On a UK Campus, Another ‘Hate-Fest’ Likening Jews to Nazis [incl. Richard Falk]

It should come as no surprise that Mohammed Emzawi — known as “Jihadi John” to those who saw the chilling ISIS videos — was a product of the British university system, columnist Douglas Murray writes in London’s Expressnewspaper.

While Emzawi had been a student at Westminster University, many British institutions of higher learning have become havens of rabid anti-Semitism.

Earlier this month, students at the Cambridge Union decided to debate the motion entitled: “Israel is a rogue state.”

During the debate, Cambridge students listened as a visiting American activist explained “that Israel is worse than North Korea. And they agreed with him,” writes Murray, associate director of the Henry Jackson Society, a British research group monitoring terrorism and radical ideology.

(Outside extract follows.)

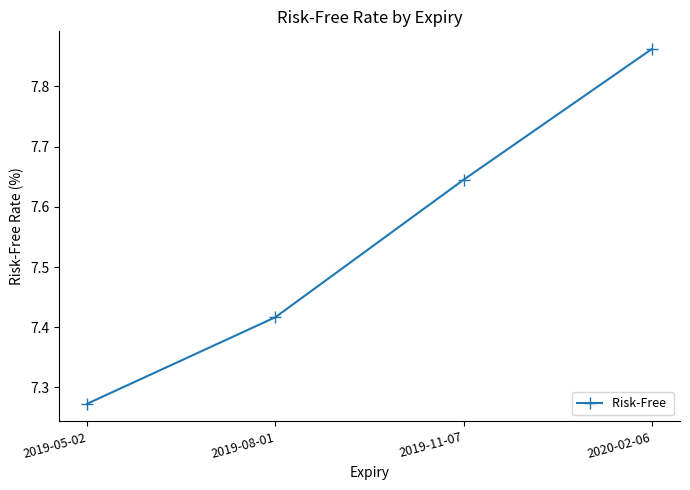

What is the average value?

7.5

Next month, the University of Southampton takes its place on the “bandwagon of hate,” Murray reports, with an event labeled as a conference aimed at bringing “justice and enduring peace in historic Palestine.”

Southampton officials claim that the April 17-19 event is important as “a matter of free speech.” But judging from the lineup of speakers, the only people who will be exercising that freedom are fervent enemies of Israel.

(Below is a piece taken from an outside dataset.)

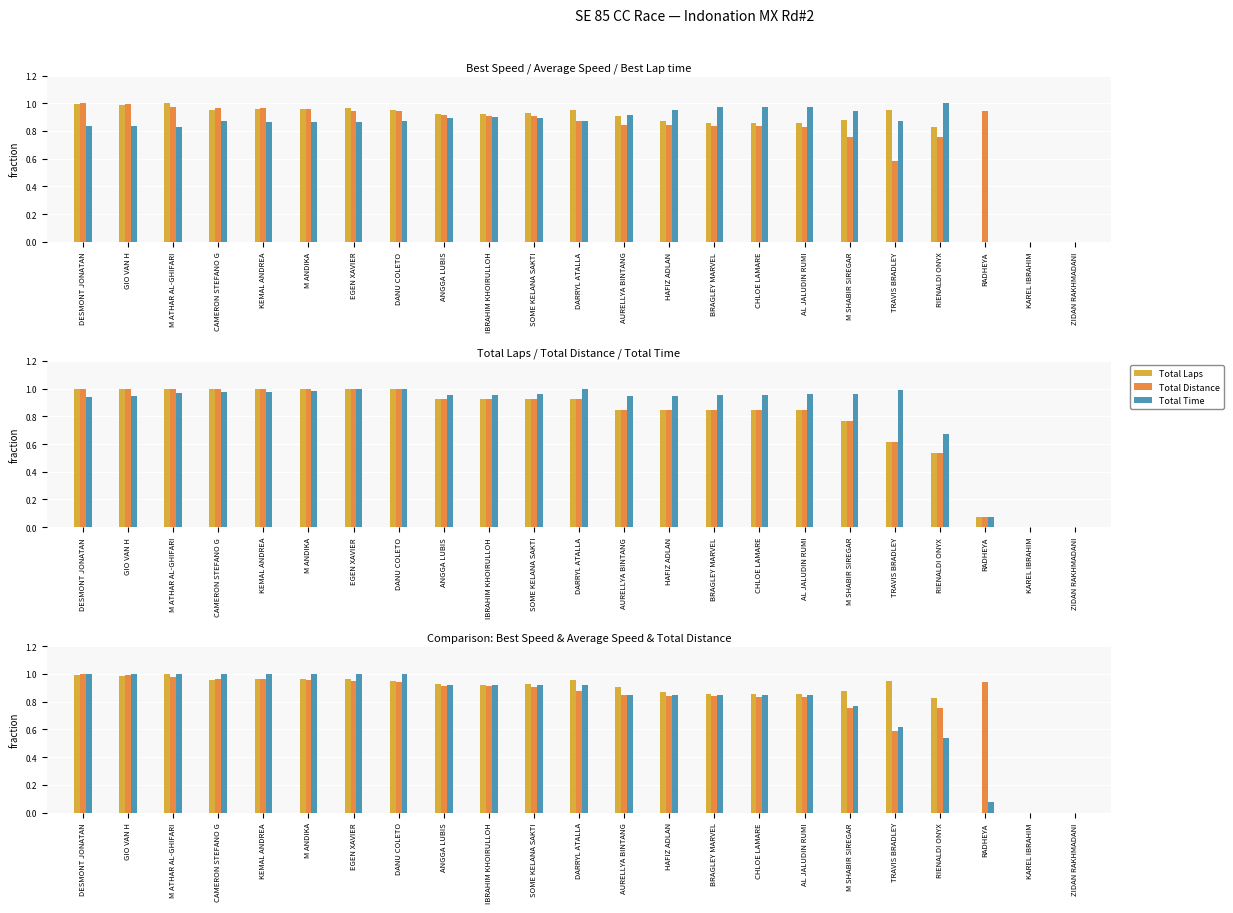

Where is Total Time nearest to the value 0?

KAREL IBRAHIM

One speaker calls Israel a “rogue state” and routinely calls for its destruction. Another blasts companies like Ikea that have business dealings in Israel, saying they are complicit in “human-rights abuses.”

Panel after panel consists of speakers with a track record of calling for boycotts of Israel and depicting it as the root of evil in the Middle East.

The conference is “dedicated to annihilation,” Murray writes. “So, how appropriate that as the delegates finish their taxpayer subsidized lunch on the first day, their ‘after lunch’ speaker will be the disgraced academic Richard Falk, who claims that Israelbehaves like Nazis.”

The Israelis-as-Nazis theme is apparently “common” among the people heading to Southampton next month. Murray says that those putting together the conference liken Israeli security policies to those of the Nazis “because they wish to taunt” the Jews, Hitler’s No. 1 target.

This “is what passes for academic debate in Southampton in 2015: vile and routine Jew baiting,” he adds. “You really do have to put some effort into putting together such a one-sided hate-fest.”

These “anti-Israel obsessives are fringe weirdos in wider society,” Murray concludes. “One of the only places they are not is university campuses. It is high time that non-Jews stood with Jews against this rising hatred.”